Requirements: Python 3.10+, ffmpeg for audio processing. Run podcast-scraper doctor to verify your environment.

Basic Usage

# Download transcripts from a podcast
python3 -m podcast_scraper.cli https://example.com/feed.xml \
  --max-episodes 10 \
  --output-dir ./my_transcripts

# Use Whisper when transcripts are missing (now default in v2.4.0)
python3 -m podcast_scraper.cli https://example.com/feed.xml \
  --whisper-model base.en

# Generate metadata and summaries
python3 -m podcast_scraper.cli https://example.com/feed.xml \
  --generate-metadata \
  --generate-summaries

Configuration File

# config.yaml
rss: https://example.com/feed.xml
output_dir: ./transcripts
max_episodes: 50
transcribe_missing: true
whisper_model: base.en
screenplay: true
num_speakers: 2
auto_speakers: true
generate_metadata: true
generate_summaries: true
workers: 4
skip_existing: true

Example configs:


📚 Documentation

Getting Started

Resource Description
Quick Start Installation, basic usage, and first commands
Configuration Guide Complete configuration options and examples
CLI Reference Command-line interface documentation
Python API Public API for programmatic usage
Legal Notice ⚠️ Important usage restrictions and fair use

User Guides

Guide Description
Service Mode Running as daemon or service (systemd, supervisor, cron)
ML Provider Reference ML implementation details, models, and tuning
Troubleshooting Common issues and solutions
Glossary Key terms and concepts

For Developers

Resource Description
Quick Reference ⭐ One-page cheat sheet for common commands
Architecture Overview High-level system design and module responsibilities
Testing Strategy Test coverage, quality assurance, and testing guidelines
Testing Guide Detailed test execution, fixtures, and coverage information
Experiment Guide Complete guide: datasets, baselines, experiments, and evaluation
CI/CD Overview CI/CD pipeline documentation
Engineering Process The "Triad of Truth": PRDs, RFCs, and ADRs
Development Guide Development environment setup and tooling
Dependencies Guide Third-party dependencies, rationale, and management
API Boundaries API design principles and stability guarantees
API Migration Guide Upgrading between versions
API Versioning Versioning strategy and compatibility

Provider System (v2.4.0+)

Guide Description
AI Provider Comparison Guide Detailed comparison of all 8 supported AI providers
ML Model Comparison Guide Compare ML models: Whisper, spaCy, Transformers (BART/LED)
Provider Configuration Quick Reference Quick guide for configuring providers via CLI, config files, and programmatically
Provider Implementation Guide Complete guide for implementing new providers
Protocol Extension Guide Extending protocols and adding new methods to providers

This project is intended for personal, non-commercial use only. All downloaded content must remain local to your device and must not be shared, uploaded, or redistributed.

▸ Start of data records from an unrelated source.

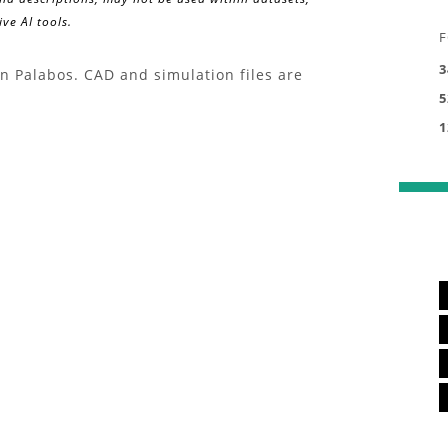
ve AI tools.
F
3
in Palabos. CAD and simulation files are
5
1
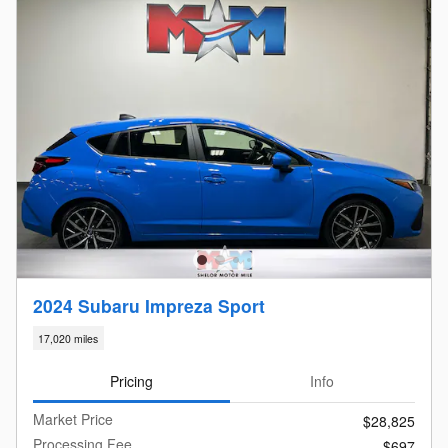
2024 Subaru Impreza Sport
17,020 miles
Pricing
Info
Market Price
$28,825
Processing Fee
$697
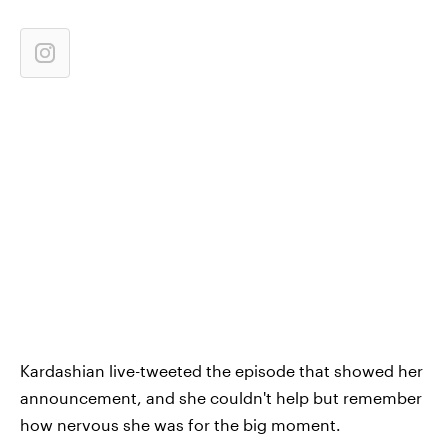
Kardashian live-tweeted the episode that showed her
announcement, and she couldn't help but remember
how nervous she was for the big moment.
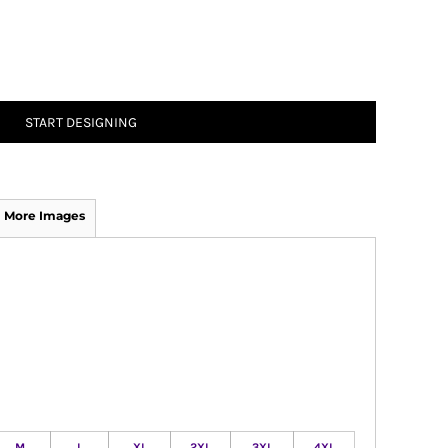
START DESIGNING
More Images
M
L
XL
2XL
3XL
4XL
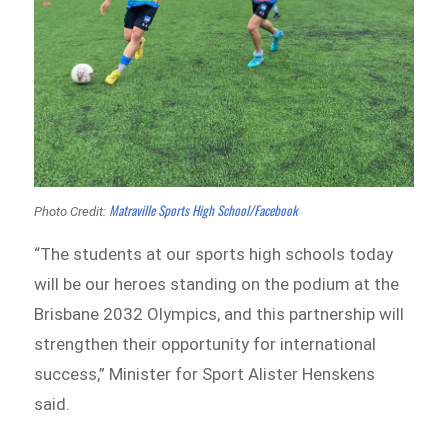
Matraville Sports High School/Facebook
Photo Credit:
“The students at our sports high schools today
will be our heroes standing on the podium at the
Brisbane 2032 Olympics, and this partnership will
strengthen their opportunity for international
success,” Minister for Sport Alister Henskens
said.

You are responsible for ensuring compliance with:

  • Copyright law
  • RSS feed terms of service
  • Podcast platform policies

This software is provided for educational and personal-use purposes only. It is not intended to power a public dataset, index, or any commercial service without explicit permission from rights holders.

Read full legal notice →


📄 License

MIT License — See LICENSE for details.

Important: The MIT license applies only to the source code. It does not grant any rights to redistribute third-party podcast content.